Get most duplicated strings from a heap dump using ClrMD


ClrMD is an awesome managed API to inspect managed processes and dump files. To use it, just add a NuGet reference to Microsoft.Diagnostics.Runtime. When loading a dump, be sure to have the mscordacwks.dll from the machine where the dump was taken. Also make sure that your program that uses ClrMD is the same platform (32/64-bit) as the process/dump that you’re inspecting.

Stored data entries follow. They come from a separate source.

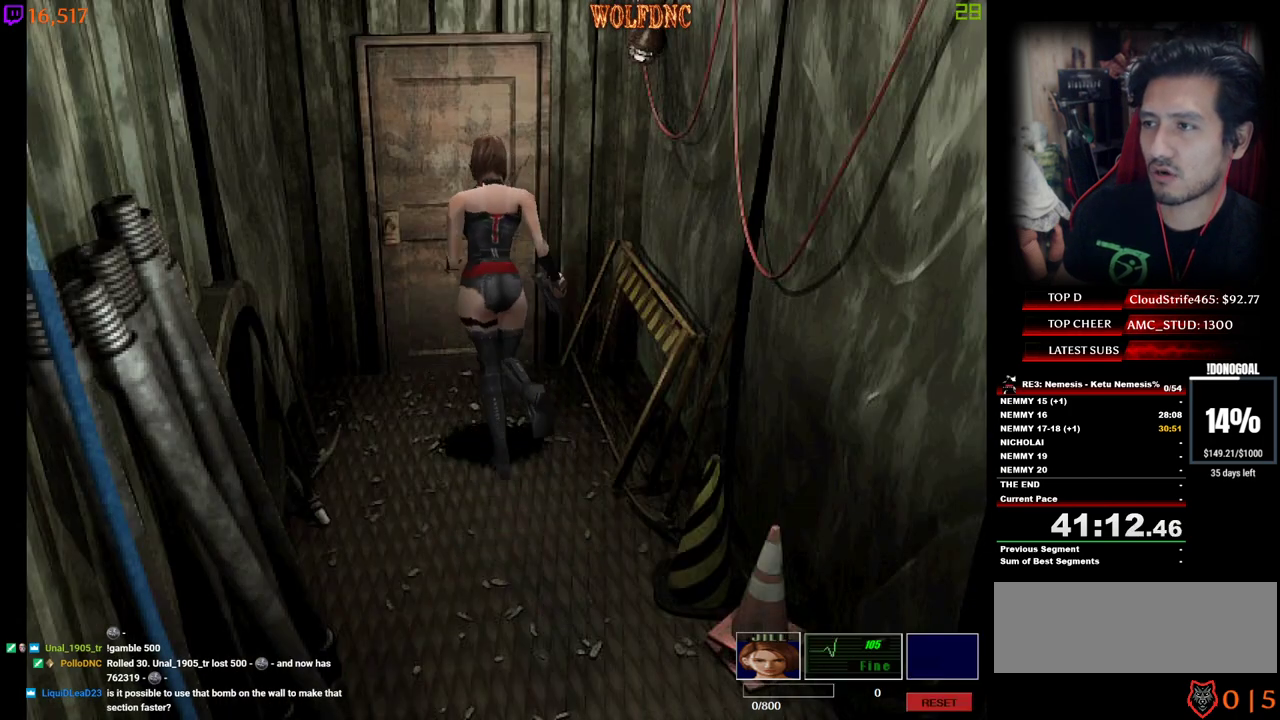
{"keys": ["num4", "space", "w"], "events": [[484, "num2", "up"], [484, "space", "down"]]}
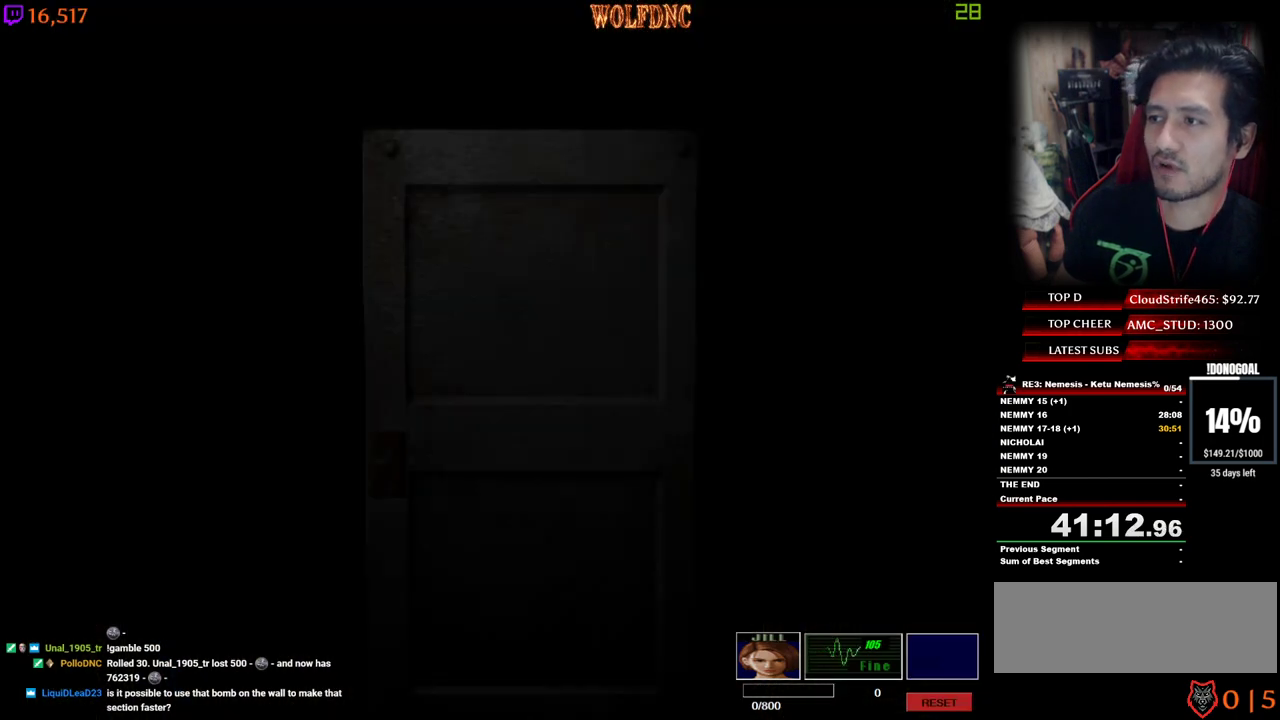
{"keys": ["a", "num4", "w"], "events": [[34, "num2", "down"], [84, "space", "up"], [134, "num2", "up"], [134, "num4", "up"], [184, "num2", "down"], [184, "space", "down"], [267, "num2", "up"], [267, "space", "up"], [267, "w", "up"], [367, "a", "down"], [400, "w", "down"], [450, "num4", "down"]]}
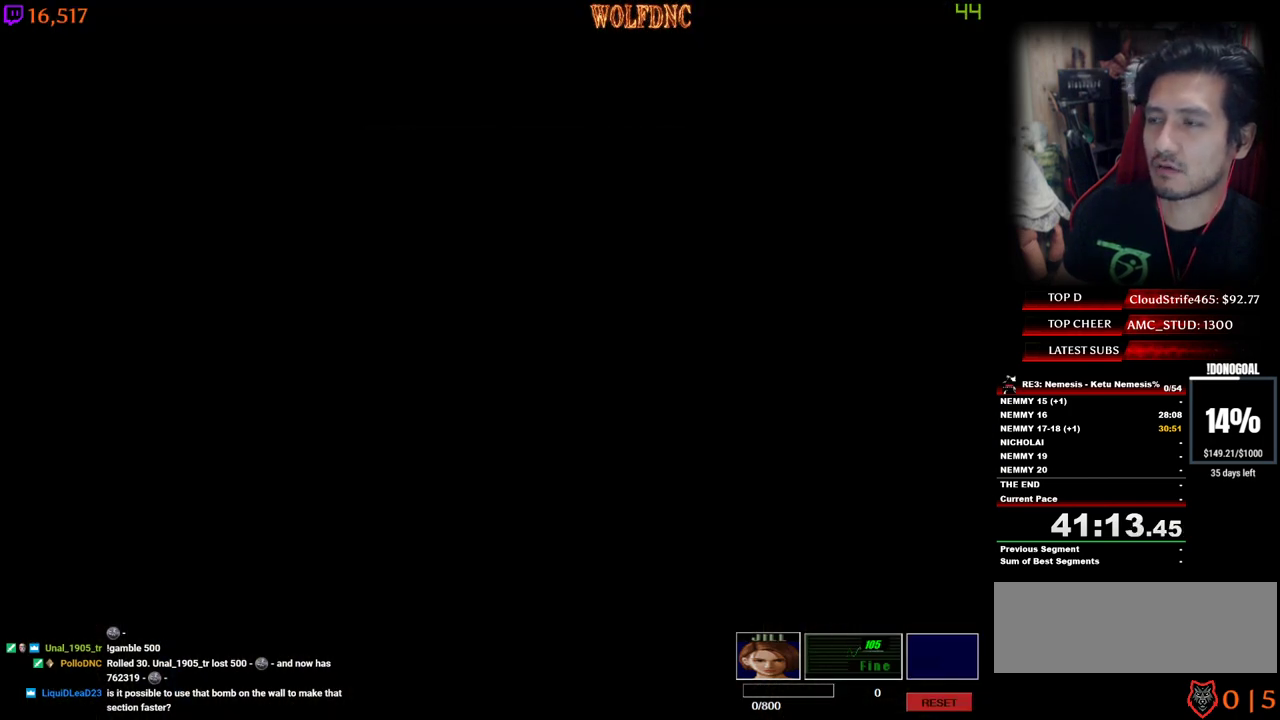
{"keys": ["num4", "w"], "events": [[467, "a", "up"]]}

Here’s a sample of getting most duplicated strings out of a dump, an indication that you might need a string cache somewhere. Remember that if creating a dump of a 32-bit process on a 64-bit OS you need to use the 32-bit Task Manager, otherwise the dump will be useless.

using System;
using System.Collections.Generic;
using System.Linq;
using Microsoft.Diagnostics.Runtime;
 
namespace DumpTools
{
    class DumpHeapStrings
    {
        static void Main(string[] args)
        {
            using (var dataTarget = DataTarget.LoadCrashDump(@"app.dmp"))
            {
                var dacLocation = dataTarget.ClrVersions[0].TryGetDacLocation();
                var runtime = dataTarget.CreateRuntime(dacLocation);
                var heap = runtime.GetHeap();
                var objects = heap.EnumerateObjects();
 
                var stringUsages = new Dictionary<string, long>();
 
                foreach (var instance in objects.Take(1000000))
                {
                    var type = heap.GetObjectType(instance);
                    if (type != null && type.IsString)
                    {
                        var size = type.GetSize(instance);
                        var value = (string)type.GetValue(instance);
                        long usages = 0L;
                        if (stringUsages.TryGetValue(value, out usages))
                        {
                            stringUsages[value] = usages + 1;
                        }
                        else
                        {
                            stringUsages[value] = 1;
                        }
                    }
                }
 
                var sorted = stringUsages.OrderByDescending(kvp => kvp.Value).Take(100);
                foreach (var kvp in sorted)
                {
                    Console.WriteLine(kvp.Value + "\t\t" + kvp.Key);
                }
            }
        }
    }
}

Comments (1)

  1. Mark says:

    I just wrote basically this exact same code. I came across your post trying to figure out how to locate the appropriate Dac, which was giving me problems trying to analyze dumps from different machines, so thanks for that.
    It is laughable how much memory this application is wasting on duplicate strings. Opportunity for improvement I guess!